Silence fell on the secret agent and the journalist when they were alone, not being sure what to say or what to do. This situation was new for both of them. Not being alone with a stranger, though - both had done that before, but they hadn’t been expected to make up a dance routine from scratch.
“So…” they both spoke at the same time. Then they started to laugh.
“Sorry,” he apologised.
“Sorry,” said she.
“You start,” he offered.
“Thank you,” she nodded. “Do you have any preferences?”
He ran a hand through his light brown hair. “Not really, no. Do you?”
“I’m not a fan of lifts, but besides that I’m fine with almost everything.”
“Fear of heights.”
“Noted. No Patrick Swayze then.”
A smile touched Roxy’s lips. “I have nothing against Patrick Swayze, as long as there are no lifts,” she told him.
Now it was his turn to smile. “That’s nice to know. I think you are more of a standard girl, aren’t you? I mean, dance-wise,” he added quickly, with his ears turning red with embarrassment.
“Good guess,” Roxy replied. “I do prefer the standard division. How about you?”
“I’m more a latin kind of guy,” he said and luckily, he didn’t add any hip movements to these words. “You should see my cha-cha-cha.”

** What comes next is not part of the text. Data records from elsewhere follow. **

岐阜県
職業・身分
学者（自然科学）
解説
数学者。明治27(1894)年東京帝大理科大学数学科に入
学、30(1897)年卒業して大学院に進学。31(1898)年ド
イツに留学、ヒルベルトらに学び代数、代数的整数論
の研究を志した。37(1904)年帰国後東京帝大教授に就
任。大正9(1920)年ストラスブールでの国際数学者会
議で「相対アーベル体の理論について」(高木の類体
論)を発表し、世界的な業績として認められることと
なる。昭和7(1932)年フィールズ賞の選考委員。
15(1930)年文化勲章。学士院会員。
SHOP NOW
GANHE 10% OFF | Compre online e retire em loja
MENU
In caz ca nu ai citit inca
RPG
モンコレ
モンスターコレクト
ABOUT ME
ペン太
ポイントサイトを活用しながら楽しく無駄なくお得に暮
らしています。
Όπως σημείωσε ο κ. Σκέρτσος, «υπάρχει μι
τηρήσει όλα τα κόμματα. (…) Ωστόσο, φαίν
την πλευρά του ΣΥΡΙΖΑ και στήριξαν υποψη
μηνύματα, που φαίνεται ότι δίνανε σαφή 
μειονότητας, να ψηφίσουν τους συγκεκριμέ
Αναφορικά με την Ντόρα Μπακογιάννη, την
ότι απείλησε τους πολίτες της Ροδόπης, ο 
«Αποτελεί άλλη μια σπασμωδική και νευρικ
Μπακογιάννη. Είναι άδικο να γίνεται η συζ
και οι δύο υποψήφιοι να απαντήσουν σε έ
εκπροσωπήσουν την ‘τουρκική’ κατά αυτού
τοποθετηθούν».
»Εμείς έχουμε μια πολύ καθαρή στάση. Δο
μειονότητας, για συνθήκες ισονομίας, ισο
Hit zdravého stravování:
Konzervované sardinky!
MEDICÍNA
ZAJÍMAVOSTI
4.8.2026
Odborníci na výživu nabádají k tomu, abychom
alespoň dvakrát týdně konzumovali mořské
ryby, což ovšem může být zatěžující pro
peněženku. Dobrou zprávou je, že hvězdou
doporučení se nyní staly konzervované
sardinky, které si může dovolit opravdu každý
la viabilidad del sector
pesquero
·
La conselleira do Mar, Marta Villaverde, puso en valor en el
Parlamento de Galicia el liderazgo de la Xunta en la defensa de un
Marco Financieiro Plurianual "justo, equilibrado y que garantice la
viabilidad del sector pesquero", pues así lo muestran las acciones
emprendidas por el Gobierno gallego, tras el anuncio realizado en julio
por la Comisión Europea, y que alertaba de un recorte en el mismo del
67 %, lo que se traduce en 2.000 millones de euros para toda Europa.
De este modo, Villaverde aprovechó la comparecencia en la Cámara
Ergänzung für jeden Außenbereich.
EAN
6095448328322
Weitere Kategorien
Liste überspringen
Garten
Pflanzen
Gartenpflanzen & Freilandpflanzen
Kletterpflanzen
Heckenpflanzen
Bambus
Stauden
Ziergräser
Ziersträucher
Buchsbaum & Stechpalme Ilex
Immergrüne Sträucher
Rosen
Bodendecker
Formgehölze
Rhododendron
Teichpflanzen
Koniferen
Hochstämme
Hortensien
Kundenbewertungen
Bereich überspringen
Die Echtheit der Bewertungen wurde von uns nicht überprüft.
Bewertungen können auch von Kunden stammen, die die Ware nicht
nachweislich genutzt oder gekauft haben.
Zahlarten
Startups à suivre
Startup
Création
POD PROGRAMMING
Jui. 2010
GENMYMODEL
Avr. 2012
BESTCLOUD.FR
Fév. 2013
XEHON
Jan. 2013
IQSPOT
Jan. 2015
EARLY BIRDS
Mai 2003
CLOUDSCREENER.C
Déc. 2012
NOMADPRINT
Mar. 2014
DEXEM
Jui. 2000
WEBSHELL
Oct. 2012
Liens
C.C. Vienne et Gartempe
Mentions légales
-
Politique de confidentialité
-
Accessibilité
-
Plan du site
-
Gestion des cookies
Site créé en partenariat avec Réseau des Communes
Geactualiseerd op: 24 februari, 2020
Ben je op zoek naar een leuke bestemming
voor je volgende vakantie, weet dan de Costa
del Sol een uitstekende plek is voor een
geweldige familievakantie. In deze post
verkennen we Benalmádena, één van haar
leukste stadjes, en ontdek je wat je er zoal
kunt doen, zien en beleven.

“Should I?” she raised a brow, taking her phone out of her bag. Then started looking for something on it. “Show me, then,” she said and pressed play.
John Lewis’ smile turned into a grin at Roxy’s reaction. She was straightforward and reserved, but she seemed to have a playful side as well and he liked that. As the upbeat music began to play, he held out his hand to ask her for a dance. “If I cha-cha-cha then you should, too,” he said.
“Fair enough,” she said, accepting the offer.
From this dance she could tell why he preferred the latin division: because it matched his enthusiasm and buoyancy more than the standard dances. He seemed to enjoy them more as well. Even though cha-cha-cha wasn’t really her cup of tea, she caught his mood and could follow him without any problem. However, he did feel some tension in her movements; she didn’t let herself loose and he wasn’t sure whether it was on purpose or she was unable to do so. No matter how much he tried it, he couldn’t figure it out. He saw her leaving the studio wearing a grey checkered suit jacket, glasses and a pair of leather boots, looking like she hadn’t passed the last two hours on the dance floor. Even though her style suggested a boarding school past or a possible military background, John Lewis knew that this was not necessarily the truth. There was Matthew, his boss, for example: no-one could tell that he was a Pulitzer prize-winning journalist if they saw him in those old jeans, Jurassic Park tee and a plaid shirt.